Entre quienes quieren que eso cambie y los que prefieren que así siga, andan las discrepancias por un proyecto que para unos será el futuro frente a la desaparición y, para otros, la puntilla a una de las pocas reservas naturales que siguen intactas en el Pirineo. Una instalación en un monte que es propiedad de sus vecinos, y cuyos detractores han llevado a los tribunales la expropiación de los terrenos.

«Al valle de Castanesa le falta vida y le sobran trabas», considera el chef del restaurante

En el término municipal de Montanuy, donde se ubica Castanesa, hay 17 núcleos que apenas suman 200 habitantes. Algunos pueblos ya se quedaron sin gente. En otros, como Fonchanina, resiste el último residente. Todos ellos tienen al vecino catalán Pont de Suert como referente y los lazos con Bonansa, a escasos kilómetros, siempre han sido fuertes. Estar a más de 60 kilómetros de su cabecera comarcal, Graus, obliga a tejer otras redes que llevan hilándose mucho tiempo, generación tras generación. Tanto que en el consultorio de Pont de Suert uno de sus médicos lleva la bata del Salud aragonés, y entre los veinte alumnos del CRA Ribagorza Oriental casi la mitad son catalanes.

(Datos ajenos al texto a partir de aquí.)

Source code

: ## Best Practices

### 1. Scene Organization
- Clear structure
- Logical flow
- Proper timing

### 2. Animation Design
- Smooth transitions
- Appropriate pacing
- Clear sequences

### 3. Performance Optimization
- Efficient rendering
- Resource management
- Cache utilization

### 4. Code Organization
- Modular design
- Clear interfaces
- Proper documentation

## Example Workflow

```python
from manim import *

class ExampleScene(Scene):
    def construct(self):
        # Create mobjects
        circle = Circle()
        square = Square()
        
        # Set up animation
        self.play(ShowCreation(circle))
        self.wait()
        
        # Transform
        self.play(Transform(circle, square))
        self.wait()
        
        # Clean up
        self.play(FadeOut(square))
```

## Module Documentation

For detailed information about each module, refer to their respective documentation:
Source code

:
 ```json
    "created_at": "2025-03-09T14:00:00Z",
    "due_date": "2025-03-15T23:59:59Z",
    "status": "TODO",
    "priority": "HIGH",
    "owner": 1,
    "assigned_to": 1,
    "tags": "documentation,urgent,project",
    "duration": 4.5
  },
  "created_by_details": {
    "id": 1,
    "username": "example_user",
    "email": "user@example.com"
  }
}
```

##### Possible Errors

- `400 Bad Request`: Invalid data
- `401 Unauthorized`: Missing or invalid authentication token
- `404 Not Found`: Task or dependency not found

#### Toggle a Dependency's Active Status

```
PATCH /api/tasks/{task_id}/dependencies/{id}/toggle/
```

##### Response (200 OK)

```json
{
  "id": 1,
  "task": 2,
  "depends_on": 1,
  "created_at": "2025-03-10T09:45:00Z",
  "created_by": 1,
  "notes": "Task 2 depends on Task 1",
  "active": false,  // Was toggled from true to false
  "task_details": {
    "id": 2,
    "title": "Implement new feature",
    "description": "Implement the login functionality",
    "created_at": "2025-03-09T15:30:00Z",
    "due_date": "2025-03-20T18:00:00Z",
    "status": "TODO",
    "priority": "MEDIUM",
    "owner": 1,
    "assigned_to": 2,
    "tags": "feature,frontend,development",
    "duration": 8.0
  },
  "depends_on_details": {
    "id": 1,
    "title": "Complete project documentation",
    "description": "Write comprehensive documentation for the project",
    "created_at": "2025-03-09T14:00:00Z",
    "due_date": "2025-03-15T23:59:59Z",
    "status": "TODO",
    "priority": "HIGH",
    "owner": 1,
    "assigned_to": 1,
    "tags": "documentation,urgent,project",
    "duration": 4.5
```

Con carreteras que en invierno deben ser recorridas varias veces al día por las máquinas quitanieves, que casi llevan el nombre de quienes habitan en sus laderas, los vecinos del valle de Castanesa se mueven en todoterreno y recuerdan que la simbiosis con la montaña «ha sido y será» una constante vital. Testigo de ello son las bordas (cabañas) de los pastores que salpican la montaña de construcciones hasta los lugares más remotos, también a poca distancia de donde llegarán los nuevos telesillas. Los ríos Noguera Ribagorzana y Ésera bordean este valle donde los vecinos crecieron juntos y reivindican su derecho a seguir haciéndolo. Aunque sean pocos. También, con las discrepancias de algunos de sus conciudadanos. Y con la crítica a quienes hablan del proyecto desde la lejanía de la ciudad.

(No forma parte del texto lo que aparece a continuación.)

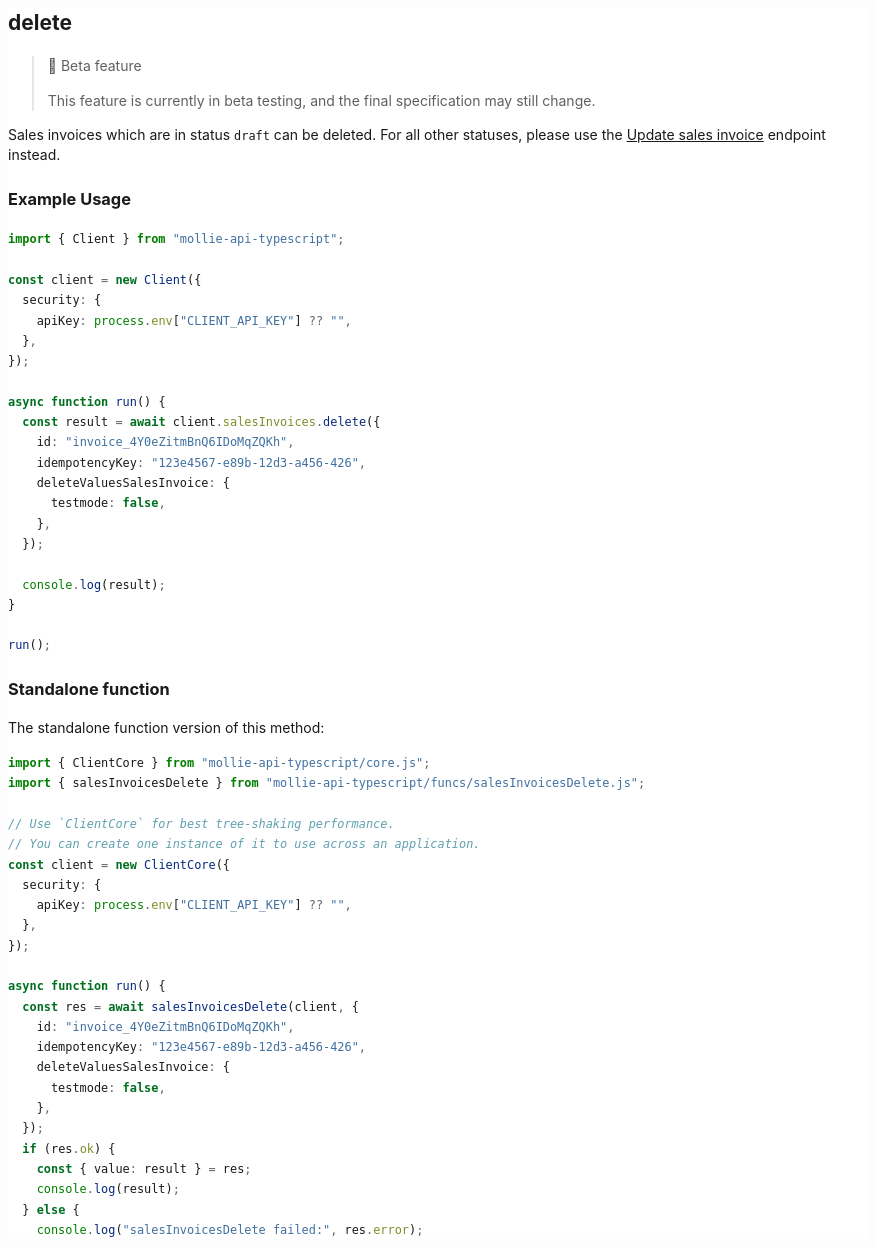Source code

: ## delete

> 🚧 Beta feature
>
> This feature is currently in beta testing, and the final specification may still change.

Sales invoices which are in status `draft` can be deleted. For all other statuses, please use the
[Update sales invoice](update-sales-invoice) endpoint instead.

### Example Usage


```typescript
import { Client } from "mollie-api-typescript";

const client = new Client({
  security: {
    apiKey: process.env["CLIENT_API_KEY"] ?? "",
  },
});

async function run() {
  const result = await client.salesInvoices.delete({
    id: "invoice_4Y0eZitmBnQ6IDoMqZQKh",
    idempotencyKey: "123e4567-e89b-12d3-a456-426",
    deleteValuesSalesInvoice: {
      testmode: false,
    },
  });

  console.log(result);
}

run();
```

### Standalone function

The standalone function version of this method:

```typescript
import { ClientCore } from "mollie-api-typescript/core.js";
import { salesInvoicesDelete } from "mollie-api-typescript/funcs/salesInvoicesDelete.js";

// Use `ClientCore` for best tree-shaking performance.
// You can create one instance of it to use across an application.
const client = new ClientCore({
  security: {
    apiKey: process.env["CLIENT_API_KEY"] ?? "",
  },
});

async function run() {
  const res = await salesInvoicesDelete(client, {
    id: "invoice_4Y0eZitmBnQ6IDoMqZQKh",
    idempotencyKey: "123e4567-e89b-12d3-a456-426",
    deleteValuesSalesInvoice: {
      testmode: false,
    },
  });
  if (res.ok) {
    const { value: result } = res;
    console.log(result);
  } else {
    console.log("salesInvoicesDelete failed:", res.error);
```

Rubén Cierco y Rosa Mora, en su restaurante en Castanesa. ÁNGEL DE CASTRO

«Al valle de Castanesa le falta vida y le sobran trabas», sentencia Rubén Cierco, que gestiona el restaurante y hotel familiar Ca de Graus, a pie de carretera en el mismo núcleo de Castanesa. «Una pareja ha venido a vivir con la pandemia, pero si no, era yo el único joven en el pueblo», explica. «Los pueblos están muertos. Si en diez años no se hace nada, el 80% de las casas cerrarán las puertas», lamenta. Rosa Mora, su madre, también responsable del establecimiento, asegura que el proyecto «nos salvaría la vida».

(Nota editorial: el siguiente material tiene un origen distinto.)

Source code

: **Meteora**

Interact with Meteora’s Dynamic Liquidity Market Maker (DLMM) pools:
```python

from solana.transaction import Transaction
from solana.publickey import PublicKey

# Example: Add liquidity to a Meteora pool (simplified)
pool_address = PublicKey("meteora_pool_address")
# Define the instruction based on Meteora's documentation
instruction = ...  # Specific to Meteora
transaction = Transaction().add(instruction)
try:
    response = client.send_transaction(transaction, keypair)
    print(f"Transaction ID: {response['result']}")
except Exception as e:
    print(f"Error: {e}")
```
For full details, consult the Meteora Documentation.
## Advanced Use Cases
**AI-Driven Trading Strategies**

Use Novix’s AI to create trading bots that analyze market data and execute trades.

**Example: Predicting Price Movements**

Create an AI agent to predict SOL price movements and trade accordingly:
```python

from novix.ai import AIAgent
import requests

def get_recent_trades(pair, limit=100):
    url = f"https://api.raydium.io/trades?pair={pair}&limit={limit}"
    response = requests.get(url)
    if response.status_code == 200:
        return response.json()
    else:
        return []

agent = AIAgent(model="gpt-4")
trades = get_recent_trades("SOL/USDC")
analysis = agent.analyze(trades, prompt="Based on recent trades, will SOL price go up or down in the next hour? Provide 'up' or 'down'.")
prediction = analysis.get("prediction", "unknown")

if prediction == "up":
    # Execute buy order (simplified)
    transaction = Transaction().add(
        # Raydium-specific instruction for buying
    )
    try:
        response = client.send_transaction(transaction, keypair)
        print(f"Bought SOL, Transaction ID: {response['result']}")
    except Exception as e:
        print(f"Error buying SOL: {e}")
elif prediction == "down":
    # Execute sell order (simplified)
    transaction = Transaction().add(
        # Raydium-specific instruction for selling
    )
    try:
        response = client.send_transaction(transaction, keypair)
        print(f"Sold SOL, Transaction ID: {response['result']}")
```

Como ellos, Amado Cortinat, miembro de la Sociedad de Vecinos de Castanesa, y Javier Pellicer, presidente de la Asociación Queremos Futuro para las Montañas de Castanesa, ven en el esquí una solución a la «muerte» del valle. Cortinat recuerda el grave incendio de 2012. «Si no hubiera sido por los vecinos, las llamas arrasan con todo». Lo dice frente a quienes opinan de su futuro sin vivir en «el país». Pellicer, nacido allí, fue una de las familias que emigró, pero ha regresado con la jubilación. «Somos hijos de aquí y no queremos que Castanesa muera».